COME “BEAUTIFUL”, ANZI MEGLIO
Ecco, il pubblico del wrestling è un pubblico che da puramente maschile – e maschile non esattamente della miglior specie – si sta trasformando in un ambiente molto più trasversale. Non siamo noi a dirlo, ma analisi e statistiche che stanno fotografando un cambiamento nella composizione degli spettatori. Da un profilo super nerd, di grandissimi appassionati, quelli che si sono appassionati alla WWE in televisione stanno diventando più “aperti”.

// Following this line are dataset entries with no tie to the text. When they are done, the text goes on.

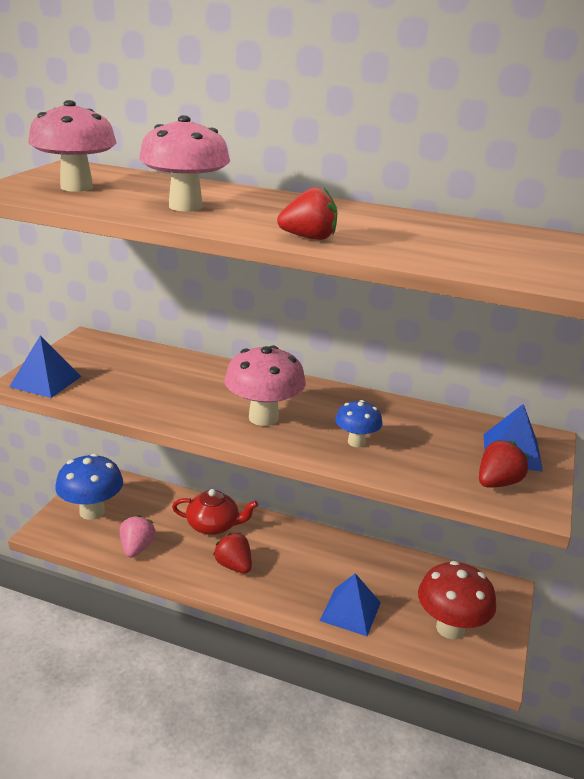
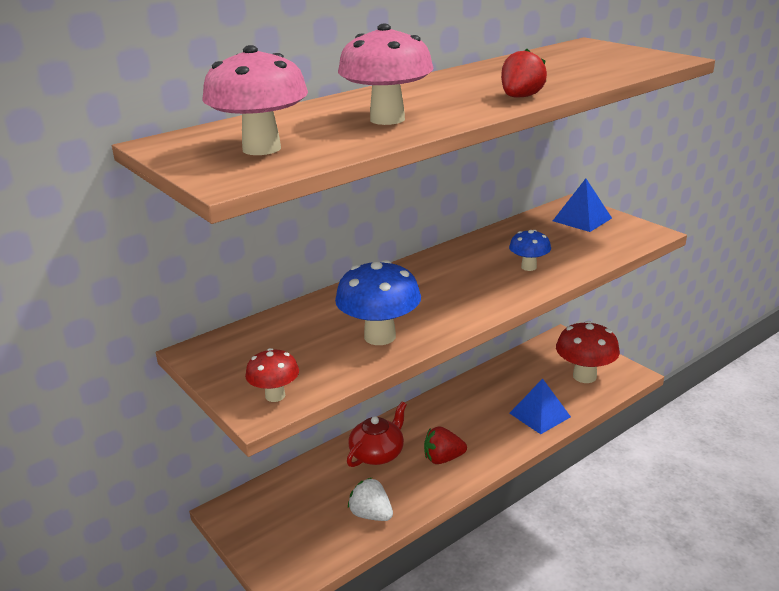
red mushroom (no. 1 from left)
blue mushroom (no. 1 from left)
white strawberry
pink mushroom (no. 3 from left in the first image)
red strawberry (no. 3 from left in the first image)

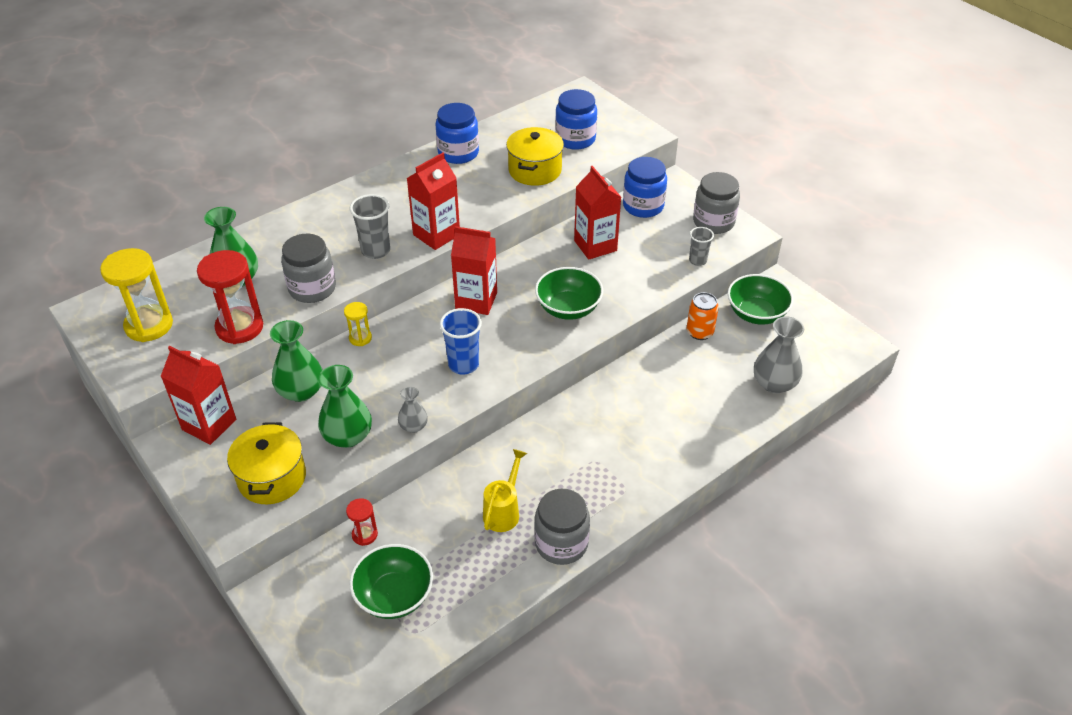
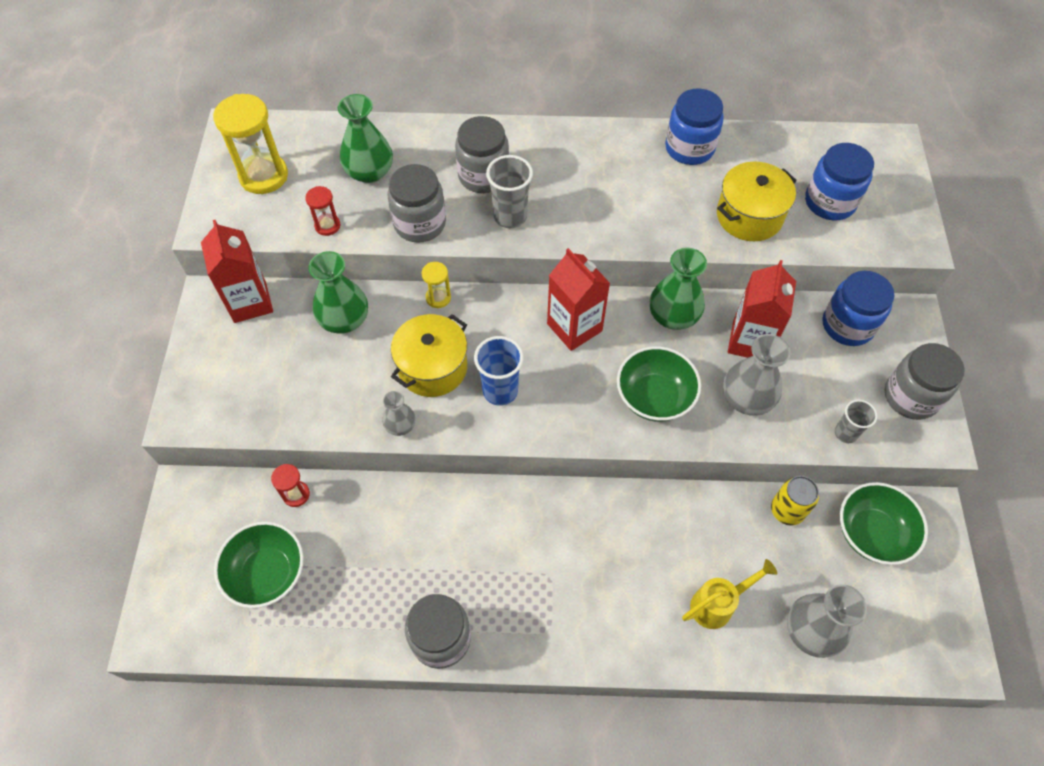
red hourglass (no. 2 from left)
yellow pot (no. 1 from left)
green vase (no. 3 from left)
red carton (no. 2 from left in the first image)
yellow watering can
yellow can
grey jar (no. 3 from left)
grey vase (no. 2 from left)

I motivi? Due, essenzialmente. Il primo è generico, ipotizziamo: l’esplosione delle serie televisive. L’abitudine alla serialità che il pubblico mondiale sta facendo sua ha avuto effetti positivi anche sul wrestling. Il mondo della WWE è una sorta di Beautiful ante-litteram, con le sue avventure, i suoi amori e i suoi litigi. Solo che qui, al posto di insultarsi e scambiarsi qualche sberlona quando le cose si mettono davvero male, si azzuffano e si prendono a sediate. E quindi che differenza c’è tra questo e una nuova stagione in streaming? Soprattutto adesso che la federazione, che è anche una potenza economica da oltre 700 milioni di dollari di fatturato annuo, quotata in Borsa, ha anche sviluppato proprio un servizio streaming: WWE Network, lanciato nel 2014 ed entrato subito nella top 5 mondiale, serve sostanzialmente a seguire gli eventi topici della stagione, ma anche ad andare a gustarsi i combattimenti del passato, con speciali, approfondimenti e un sacco di altri contenuti. Il secondo motivo è la rivoluzione femminile di cui sopra. Se ci fosse da prendere una data particolarmente rappresentativa, quella data sarebbe il 30 ottobre 2016, ovvero il giorno del primo Hell in a Cell al femminile.
DUE DONNE E UNA GABBIA
L’Hell in a Cell è un tipo di combattimento in cui il ring viene chiuso dentro una gabbia calata dall’alto e dove all’interno (e fuori, e sopra) si può fare più o meno quello che si vuole – anche spingere le persone giù dal tetto, andate a vedere cosa fanno Undertaker e Mankind nel 1998, se ne avete il coraggio. L’anno scorso a menarsi c’erano Charlotte Flair, figlia dell’Hall of Famer Ric Flair, e Sasha Banks. Due donne, accidenti. Che, per svariati minuti, se le sono suonate senza nessuna esclusione di colpi. «Ho visto accadere una rivoluzione vera e propria», commenta Alexa Bliss, lunghissima chioma colorata di rosa e attuale campionessa femminile di Raw, una delle divisioni interne nella federazione, incontrata appena prima di Wrestlemania. «Abbiamo partecipato ad alcuni incontri impensabili fino a pochi anni fa.
L’Hell in a Cell, ma anche i match Steel Cage (molto simili ai primi, solo con una gabbia più piccola, ndr)… Questo momento è bellissimo per noi, per il movimento e per le donne in generale. Non penso che in passato sia mai successo niente del genere». E no, sicuramente no. Quello a cui si sta assistendo è un’impennata di competività. Nikki Bella, che peraltro ha ricevuto una proposta di matrimonio, inscenata ma vera, da John Cena durante l’ultimo Wrestlemania, la definisce una situazione non soltanto legata al wrestling, ma il riconoscimento «da parte della federazione di un empowerment femminile che tocca tutti gli aspetti del mondo dell’entertainment».
Le donne del wrestling, in generale hanno dimostrato di non avere solo urletti, sberlette e tiratine di capelli nel loro repertorio, ma anche una buona dosa di prese, mosse spettacolari e fegato da vendere. E, soprattutto, hanno fatto vedere al mondo che possono competere esattamente sullo stesso piano dei più noti, muscolosi e celebrati campioni maschili. E chissà, forse un giorno, anche puntare al titolo più importante.